By Kimberley Kao


Asian stocks fell on Monday and metals tumbled as markets digested President Trump's nomination of Kevin Warsh as the next head of the Federal Reserve.

Equities indexes in Asia followed a negative lead from Wall Street on Friday, while the massive rallies staged by gold and silver unwound further as market participants weigh the implications of a possibly slower, shallower easing cycle under a Warsh-led Fed.

Trump's Fed pick has unleashed volatility across asset classes as investors reassess positioning in currencies, commodities and equities, particularly after the dollar rebounded, said Tareck Horchani at Maybank Securities.

Risk-off sentiment continues to filter through Asia, dragging down precious metals and technology-linked equities, which benefited from dollar weakness and are heavily represented in Asian benchmarks, Horchani added.
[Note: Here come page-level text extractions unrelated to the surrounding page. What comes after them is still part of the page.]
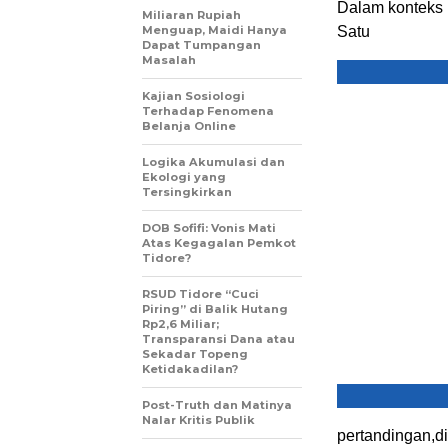
Dalam konteks p
Miliaran Rupiah
Menguap, Maidi Hanya
Satu
Dapat Tumpangan
Masalah
Kajian Sosiologi
Terhadap Fenomena
Belanja Online
Logika Akumulasi dan
Ekologi yang
Tersingkirkan
DOB Sofifi: Vonis Mati
Atas Kegagalan Pemkot
Tidore?
RSUD Tidore “Cuci
Piring” di Balik Hutang
Rp2,6 Miliar;
Transparansi Dana atau
Sekadar Topeng
Ketidakadilan?
Post-Truth dan Matinya
Nalar Kritis Publik
pertandingan,d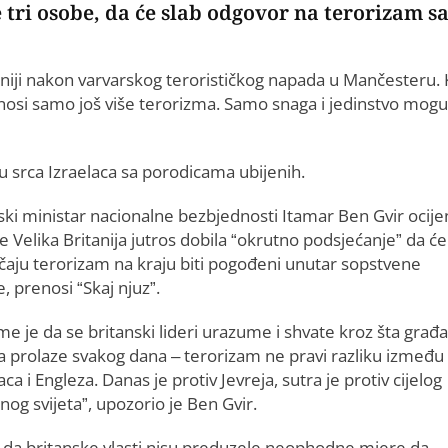
 tri osobe, da će slab odgovor na terorizam 
taniji nakon varvarskog terorističkog napada u Mančesteru.
osi samo još više terorizma. Samo snaga i jedinstvo mogu
u srca Izraelaca sa porodicama ubijenih.
lski ministar nacionalne bezbjednosti Itamar Ben Gvir ocije
je Velika Britanija jutros dobila “okrutno podsjećanje” da će
ačaju terorizam na kraju biti pogođeni unutar sopstvene
, prenosi “Skaj njuz”.
me je da se britanski lideri urazume i shvate kroz šta građa
la prolaze svakog dana – terorizam ne pravi razliku između
aca i Engleza. Danas je protiv Jevreja, sutra je protiv cijelog
og svijeta”, upozorio je Ben Gvir.
je da britanske vlasti nisu preduzele neophodne mjere da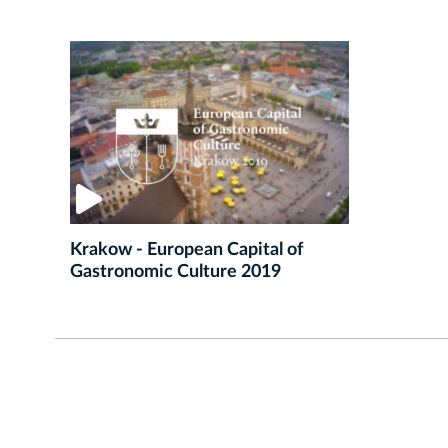
Krakow - European Capital of
Gastronomic Culture 2019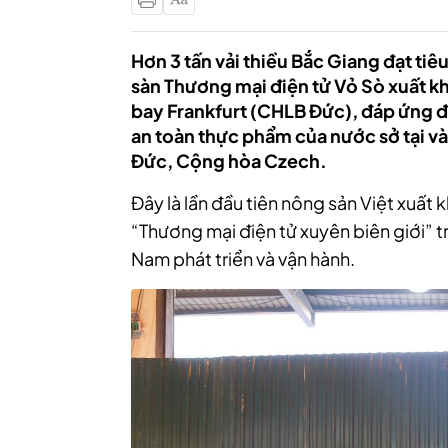
Hơn 3 tấn vải thiều Bắc Giang đạt t
sàn Thương mại điện tử Vỏ Sò xuất kh
bay Frankfurt (CHLB Đức), đáp ứng đầ
an toàn thực phẩm của nước sở tại và
Đức, Cộng hòa Czech.
Đây là lần đầu tiên nông sản Việt xuất
“Thương mại điện tử xuyên biên giới” t
Nam phát triển và vận hành.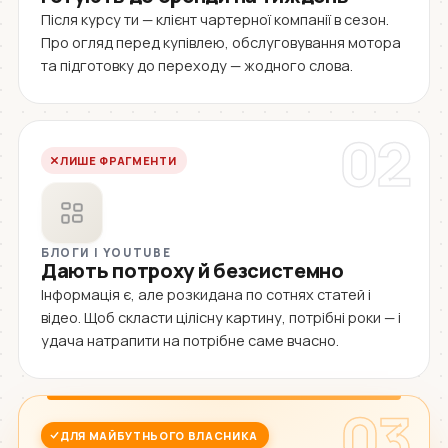
Після курсу ти — клієнт чартерної компанії в сезон.
Про огляд перед купівлею, обслуговування мотора
та підготовку до переходу — жодного слова.
02
ЛИШЕ ФРАГМЕНТИ
БЛОГИ І YOUTUBE
Дають потроху й безсистемно
Інформація є, але розкидана по сотнях статей і
відео. Щоб скласти цілісну картину, потрібні роки — і
удача натрапити на потрібне саме вчасно.
03
ДЛЯ МАЙБУТНЬОГО ВЛАСНИКА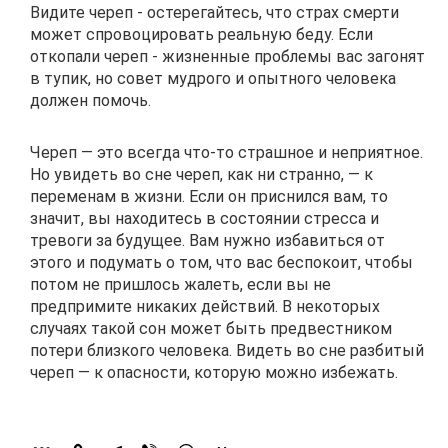
Видите череп - остерегайтесь, что страх смерти
может спровоцировать реальную беду. Если
откопали череп - жизненные проблемы вас загонят
в тупик, но совет мудрого и опытного человека
должен помочь.
Череп — это всегда что-то страшное и неприятное.
Но увидеть во сне череп, как ни странно, — к
переменам в жизни. Если он приснился вам, то
значит, вы находитесь в состоянии стресса и
тревоги за будущее. Вам нужно избавиться от
этого и подумать о том, что вас беспокоит, чтобы
потом не пришлось жалеть, если вы не
предпримите никаких действий. В некоторых
случаях такой сон может быть предвестником
потери близкого человека. Видеть во сне разбитый
череп — к опасности, которую можно избежать.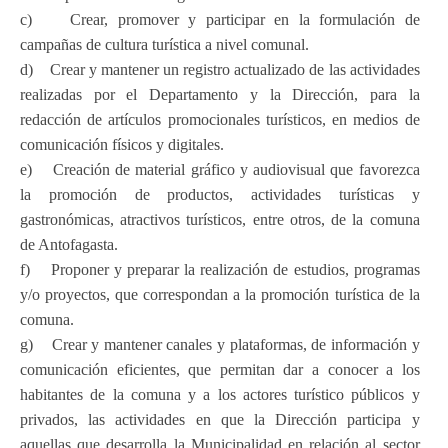
c) Crear, promover y participar en la formulación de
campañas de cultura turística a nivel comunal.
d) Crear y mantener un registro actualizado de las actividades
realizadas por el Departamento y la Dirección, para la
redacción de artículos promocionales turísticos, en medios de
comunicación físicos y digitales.
e) Creación de material gráfico y audiovisual que favorezca
la promoción de productos, actividades turísticas y
gastronómicas, atractivos turísticos, entre otros, de la comuna
de Antofagasta.
f) Proponer y preparar la realización de estudios, programas
y/o proyectos, que correspondan a la promoción turística de la
comuna.
g) Crear y mantener canales y plataformas, de información y
comunicación eficientes, que permitan dar a conocer a los
habitantes de la comuna y a los actores turístico públicos y
privados, las actividades en que la Dirección participa y
aquellas que desarrolla la Municipalidad en relación al sector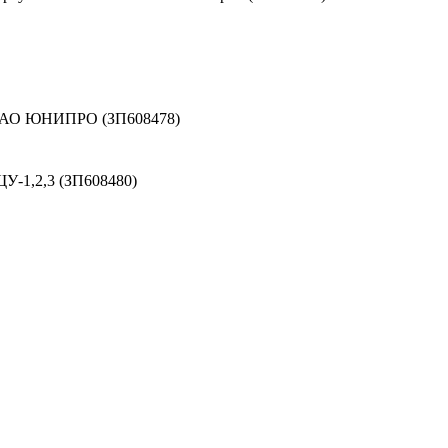
 ПАО ЮНИПРО (ЗП608478)
У-1,2,3 (ЗП608480)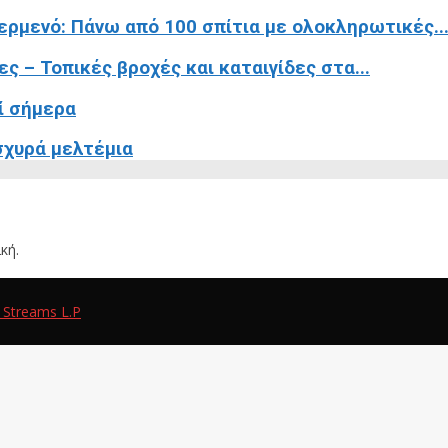
ρμενό: Πάνω από 100 σπίτια με ολοκληρωτικές..
ες – Τοπικές βροχές και καταιγίδες στα...
ί σήμερα
ισχυρά μελτέμια
κή.
 Streams L.P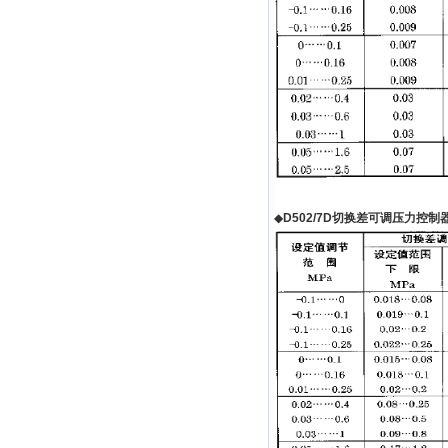
◆
D502/7D
切换差可调压力控制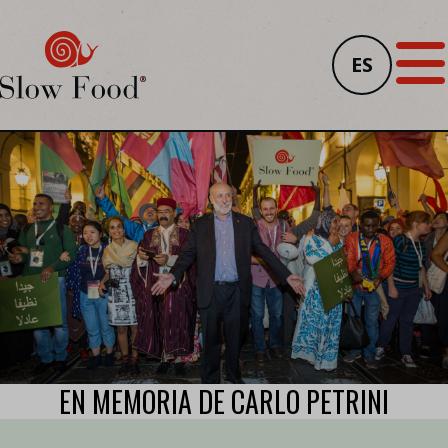
ES
EN MEMORIA DE CARLO PETRINI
A steep selloff in South Korea triggered a brief trading halt as regulators sought to quell volatility. The benchmark Kospi was down 5.1% in afternoon trade as large-cap tech stocks dropped.

Japan's Nikkei Stock Average erased early gains to last sit 0.9% lower, while Hong Kong's Hang Seng Index fell 2.4% and China's Shanghai Composite Index was down 1.7%.

U.S. futures tied to the Dow, S&P 500, and Nasdaq were trading 0.75%, 1.1% and 1.4% lower.

"The news of Kevin Warsh as the next Fed chair has nudged markets toward 'fewer/slower cuts'", Charu Chanana, chief investment strategist at Saxo Singapore said.

Warsh has been a critic of the Fed in the past, opining that it should only have one mandate: price stability, Maybank analysts wrote in a note. His nomination has prompted market players to drop the "dollar debasement" narrative, sending gold, silver and copper tumbling after sharp run-ups in January, they said.

Spot gold was last down 4.6% while spot silver slumped over 9%. The three-month LME copper contract was 3.8% lower. Mining stocks in Indonesia, China and South Korea slid, with major names like Vale Indonesia, Zijin Mining and Korea Zinc notching sharp losses.

The pullback in metals is having a domino effect, Chanana said.

"Once metals turn into a leverage unwind, the spillover is classic: forced de-risking and 'sell what's liquid to raise cash,' which hits equities too," she said.